The long-term morbidity from oesophageal atresia is accounted for by oesophageal dysmotility, gastro-oesophageal reflux, respiratory complications and anastomotic strictures. A recent review of outcomes spanning across the last eight decades has quoted the rate of strictures to be between 20 and 40% [16]. In 2014, the UK BAPS-CASS group reported a 36% stricture rate prior to one-year post-anastomosis in 76 surviving infants [17].

In our institution, symptomatic oesophageal strictures are dilated in the interventional radiology department. Balloon dilatation of strictures has been shown to be both safe and associated with a low perforation rate [18]. The stricture rate reported in our cohort of patients undergoing thoracoscopic surgery (71%) was significantly higher compared with our open group (43%).

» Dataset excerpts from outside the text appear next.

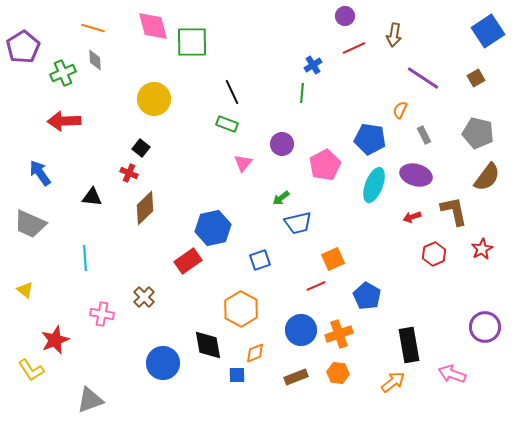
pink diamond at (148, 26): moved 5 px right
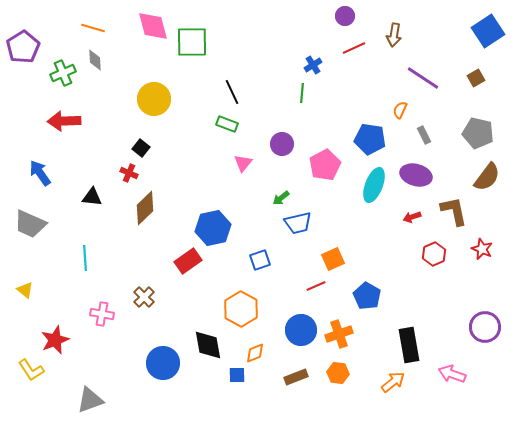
red star at (482, 249): rotated 20 degrees counterclockwise
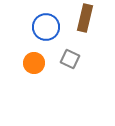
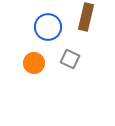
brown rectangle: moved 1 px right, 1 px up
blue circle: moved 2 px right
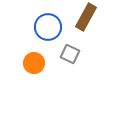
brown rectangle: rotated 16 degrees clockwise
gray square: moved 5 px up
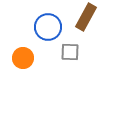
gray square: moved 2 px up; rotated 24 degrees counterclockwise
orange circle: moved 11 px left, 5 px up
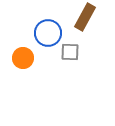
brown rectangle: moved 1 px left
blue circle: moved 6 px down
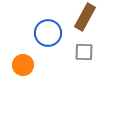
gray square: moved 14 px right
orange circle: moved 7 px down
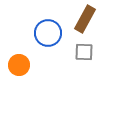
brown rectangle: moved 2 px down
orange circle: moved 4 px left
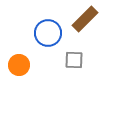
brown rectangle: rotated 16 degrees clockwise
gray square: moved 10 px left, 8 px down
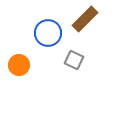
gray square: rotated 24 degrees clockwise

The risk factors for anastomotic stricture post-repair include anastomotic leak, ischaemia, tension as well as the use of trans-anastomotic feeding tubes (TAT) [19]. As discussed above, our clinically significant leak rate was much lower than that reported in the literature. Although we do not perform routine oral contrast studies, we did not identify any other clinical signs that may signify a leak except in one case as described above. Thoracoscopic oesophageal atresia repair is technically very challenging with a learning curve demonstrated by several groups [20, 21]. The handling of the tissues can be more traumatic in this cohort of patients compared with open surgery which may have contributed to more scarring and stricturing. Some authors have reported between 10 and 20 cases to attain a stable learning curve which emphasis the need to concentrate surgical experience within individuals within institutions [9, 21].

In all our patients, we place a trans-anastomotic feeding tube (TAT) as a means of establishing early enteral feeding, administration of medications and facilitating gastric drainage. As observed by Wang et al., a higher stricture rate in patients with a TAT tube [19] as compared to those without has been reported. On balance, we have nonetheless felt that the advantages of using a TAT outweigh any potential harm which is currently only supported by poor evidence in the literature. This is keeping with recent consensus conference published by ERNICA which recommends the use of a TAT tube [9].

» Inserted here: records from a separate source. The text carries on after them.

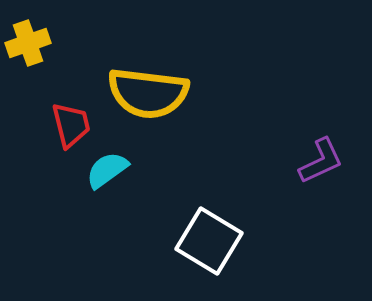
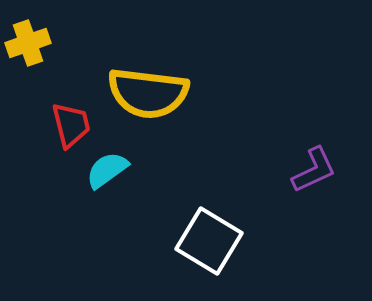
purple L-shape: moved 7 px left, 9 px down
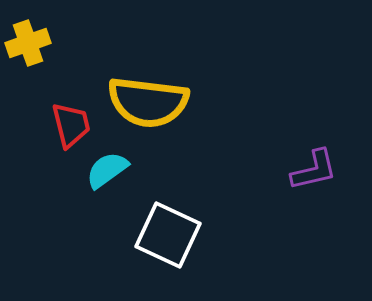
yellow semicircle: moved 9 px down
purple L-shape: rotated 12 degrees clockwise
white square: moved 41 px left, 6 px up; rotated 6 degrees counterclockwise
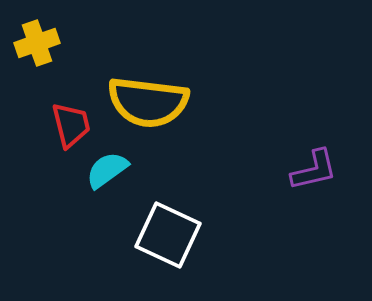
yellow cross: moved 9 px right
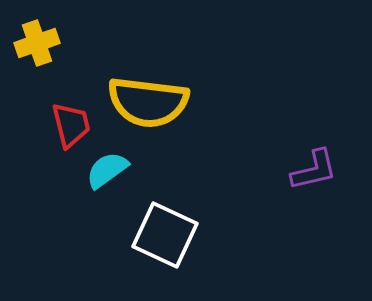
white square: moved 3 px left
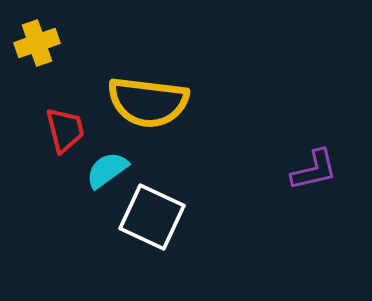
red trapezoid: moved 6 px left, 5 px down
white square: moved 13 px left, 18 px up
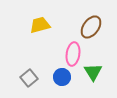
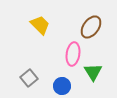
yellow trapezoid: rotated 60 degrees clockwise
blue circle: moved 9 px down
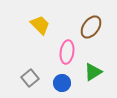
pink ellipse: moved 6 px left, 2 px up
green triangle: rotated 30 degrees clockwise
gray square: moved 1 px right
blue circle: moved 3 px up
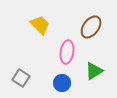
green triangle: moved 1 px right, 1 px up
gray square: moved 9 px left; rotated 18 degrees counterclockwise
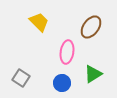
yellow trapezoid: moved 1 px left, 3 px up
green triangle: moved 1 px left, 3 px down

Yang et al. [2] conducted a meta-analysis and systematic review comparing the outcomes between open and thoracoscopic surgery. They showed no significant difference in stricture rates. Similarly, a Canadian group of researchers also reported no difference in outcomes between the two groups [22]. In another series of patients from Japan, again no difference has been identified in their cohort of patients [23]. However, what it is clear from this study and several other publications on the long-term stricture rate is what we would consider as the definition of a stricture. In the study by Yamoto et al. [23], all patients post-operatively received a balloon dilatation at 4 weeks (6–8 mm) and the authors defined a stricture as one that required at least two dilatations. In our centre, symptomatic patients were investigated with a contrast study followed by a dilatation if proven to have a stricture. The median number of dilatations identified between our groups was similar and therefore, although we are experiencing a higher stricture rate in the thoracoscopic group, these strictures are not more recalcitrant. Vergouwe et al. [24] identified anastomotic leak and the need for a dilatation within the first month after surgery as significant risk factors for developing a refractory stricture. We have only identified one early clinical leak in our thoracoscopic group with no patients requiring a dilatation within 28 days of surgery.

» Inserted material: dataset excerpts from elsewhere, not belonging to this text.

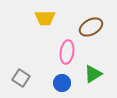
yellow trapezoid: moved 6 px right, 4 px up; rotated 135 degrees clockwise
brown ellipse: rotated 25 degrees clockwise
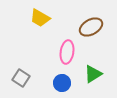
yellow trapezoid: moved 5 px left; rotated 30 degrees clockwise
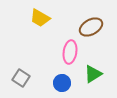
pink ellipse: moved 3 px right
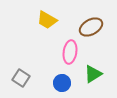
yellow trapezoid: moved 7 px right, 2 px down
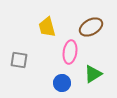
yellow trapezoid: moved 7 px down; rotated 45 degrees clockwise
gray square: moved 2 px left, 18 px up; rotated 24 degrees counterclockwise
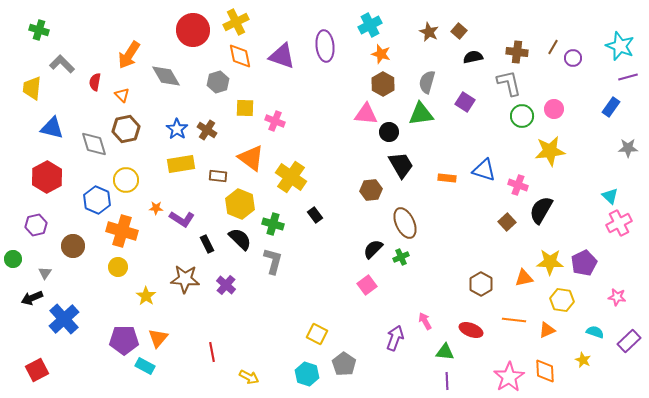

In conclusion, in our experience, the clinically significant leak rate for both open and thoracoscopic repair as well as recurrent fistula is much lower than has been previously reported in the literature. The use of post-operative paralysis, ventilation and neck flexion we believe is protective towards a leak. Thoracoscopic repair is associated with a higher stricture rate compared with open surgery; however, these strictures respond to a similar number of dilatations and are no more refractory. Larger, multicentre studies may be useful to investigate these findings further.